The very best tonic it turned out was getting a puppy, his great nephew, as a playmate and companion. The arrival of Kandahar made Gandmack top dog in his own home, his puppyish ways aided my youngest son who had witnessed the attack from just a few feet away.
In bald legal terms there was nothing to be done about that terrible episode other than to try to put it behind us. Britain has a dog’s dinner of dog laws – 40 or more bits of legislation ranging from the Dogs Act 1871 drawn up when Queen Victoria kept spaniels to 2014’s twin amendments to the Dangerous Dogs Act 1991. If a dog attacks a person it’s usually clear cut and will end in court. If a dog attacks another dog it’s a mess.
Gandamack had been hurt in our back garden by an animal which belonged to a family we knew well. It was not a banned breed but instead, a large chocolate Labrador, albeit a troubled one on its third home in 18 months.
Its aggression towards Gandmack, or rather the family’s refusal to accept their new dog was dangerous, killed a 30-year-friendship. It also meant that it was a long time before I could see a brown Lab in the distance and not feel queasy. I imagine Gandamack, if he could have spoken to me, would have said he felt much the same.
We will never see those people or their dog again but clearly I had to re-enter the world I’d inhabited before, the one where dogs are friendly and their owners loving but firm and responsible.
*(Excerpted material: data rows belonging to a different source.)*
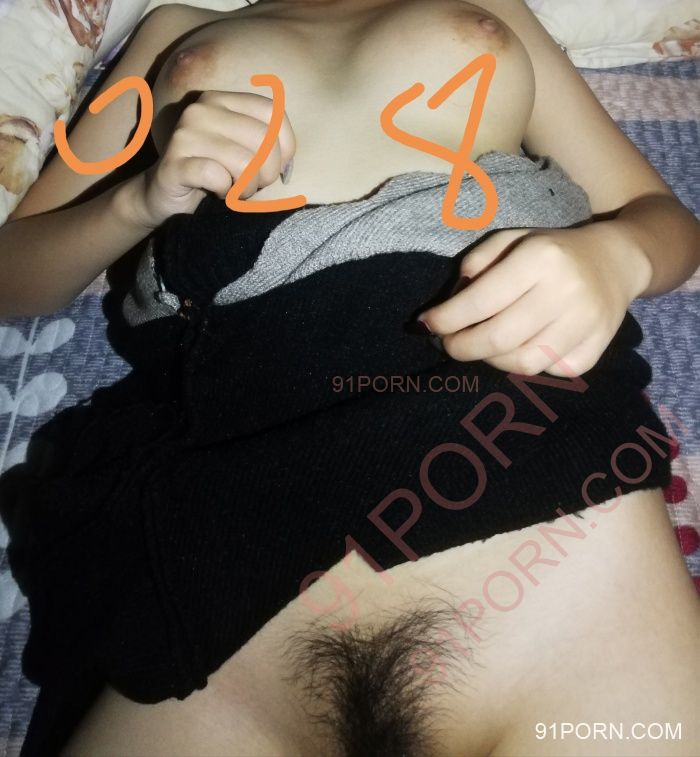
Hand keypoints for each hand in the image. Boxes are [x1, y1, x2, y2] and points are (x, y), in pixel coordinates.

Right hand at [135, 90, 296, 228]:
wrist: (164, 195)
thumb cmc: (213, 174)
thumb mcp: (244, 153)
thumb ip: (268, 146)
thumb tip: (287, 165)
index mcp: (222, 99)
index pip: (272, 112)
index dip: (286, 145)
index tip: (279, 169)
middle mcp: (201, 110)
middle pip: (262, 139)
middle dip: (268, 172)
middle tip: (256, 185)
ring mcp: (185, 134)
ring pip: (243, 161)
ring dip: (248, 186)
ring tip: (237, 190)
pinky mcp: (174, 163)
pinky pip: (217, 177)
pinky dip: (226, 191)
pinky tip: (218, 192)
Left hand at [415, 224, 646, 376]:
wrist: (615, 261)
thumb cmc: (550, 251)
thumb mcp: (512, 240)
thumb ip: (477, 262)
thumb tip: (451, 300)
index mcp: (541, 258)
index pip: (481, 301)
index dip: (446, 319)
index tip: (426, 325)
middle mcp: (566, 291)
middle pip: (498, 339)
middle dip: (461, 347)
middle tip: (448, 344)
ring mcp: (585, 324)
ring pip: (522, 363)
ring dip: (491, 361)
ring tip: (482, 346)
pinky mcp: (597, 349)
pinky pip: (548, 372)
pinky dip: (526, 366)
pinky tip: (520, 349)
And so Gandamack and I kept walking and engaging with all the pets who crossed our path from the tiny Yorkshire terriers in a perpetual tangle of legs and leads to the elegant Great Dane who runs the riverbank daily.
It was testing. There were tears, not least when one Labrador owner, oblivious to what had happened to Gandamack, told me I was passing all my own human terrors on to my pet. She was right, of course, but who could blame me?
Less confronting and far more fun for both of us was taking Gerard Lovell’s advice on adding home-made snacks and health boosters to Gandamack’s new, natural diet. I didn’t get as far as drying eggshells in a slow oven to grind into his dinner for extra calcium but Oaty Flaxseed Bites were a breeze and I’m actually looking forward to making him turkey and cranberry stars for his Christmas stocking.
I’m sure there’s some part of my dear old dog that still longs for a supermarket cat treat, just as we all fancy a cheeky takeaway or the occasional late night dirty burger but he’s certainly not going hungry. Besides, his energy levels and renewed confidence – and the knowledge that he trusts me to care for him once more – are all the encouragement I need to maintain our virtuous circle.
Above all, I’d say that overseeing Gandamack’s physical rehabilitation and his canine clean eating obliged me to pay him more attention, to remember he’s a member of my family and not just another tick on my daily to-do list.